3. How does Correct Match Work?
3.1 1.Extract the Empirical Marginal Distribution from each feature.
- A variety of marginal distributions are fitted to the feature data:
- Negative Binomial
- Geometric
- Categorical (probability of frequency counts)
- Logarithmic
- Bayesian Information Criterion (BIC) is used to determine the best fitting distirbution.
3.2 2.Extract the Correlation Matrix between features
3.3 3.Fit a Gaussian Copula using the estimated Marginal Distributions
- Gaussian Copula is fitted to the dataset using maximum likelihood estimation (MLE).
- An optimization procedure is performed to fit the correlation matrix of the Gaussian Copula. The optimization aims to minimize the difference between the calculated mutual information and the target mutual information.
3.4 4.Analogy to summarise how a fitted Gaussian Copula understands uniqueness of individuals and across a whole dataset.
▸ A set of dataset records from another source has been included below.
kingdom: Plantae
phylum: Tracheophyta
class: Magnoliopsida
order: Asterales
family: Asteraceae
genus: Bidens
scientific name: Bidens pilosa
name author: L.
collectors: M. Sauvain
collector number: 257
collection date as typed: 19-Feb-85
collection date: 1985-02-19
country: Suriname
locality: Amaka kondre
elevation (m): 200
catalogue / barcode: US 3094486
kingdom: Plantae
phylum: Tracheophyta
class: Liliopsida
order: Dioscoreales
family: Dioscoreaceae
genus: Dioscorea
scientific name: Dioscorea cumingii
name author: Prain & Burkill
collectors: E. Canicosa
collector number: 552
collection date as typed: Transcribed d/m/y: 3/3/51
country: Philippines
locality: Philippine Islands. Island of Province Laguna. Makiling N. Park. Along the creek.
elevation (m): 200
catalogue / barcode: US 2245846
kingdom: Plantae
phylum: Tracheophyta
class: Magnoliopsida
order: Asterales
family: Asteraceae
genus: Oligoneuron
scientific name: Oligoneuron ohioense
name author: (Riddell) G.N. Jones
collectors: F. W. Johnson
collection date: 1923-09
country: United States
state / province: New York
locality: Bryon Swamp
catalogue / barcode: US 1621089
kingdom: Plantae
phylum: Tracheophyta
- Gaussian Copula Model: Imagine you have a recipe for cookies that includes various ingredients like flour, sugar, chocolate chips, etc. Each ingredient represents a variable in your dataset, and the recipe captures the correlations between these ingredients (variables).
- Generate Random Samples: Now, instead of using exact measurements from the recipe, you randomly adjust the quantities of ingredients within reasonable ranges, maintaining the overall proportions specified by the recipe. These randomly adjusted ingredient quantities represent the random samples generated from the Gaussian copula model.
- Calculate Cell Probabilities: Estimating cell probabilities involves determining the likelihood of an individual data point (or in our analogy, a batch of cookies with specific ingredient quantities) falling into each combination of marginals within the joint distribution modelled by the Gaussian copula. Based on these observations, you estimate the probability of each combination of ingredient quantities producing the desired cookies.
Similarly, in the data context, the smooth_weight function estimates the probability of each combination of discrete values for an individual's data based on the random samples generated from the Gaussian copula model.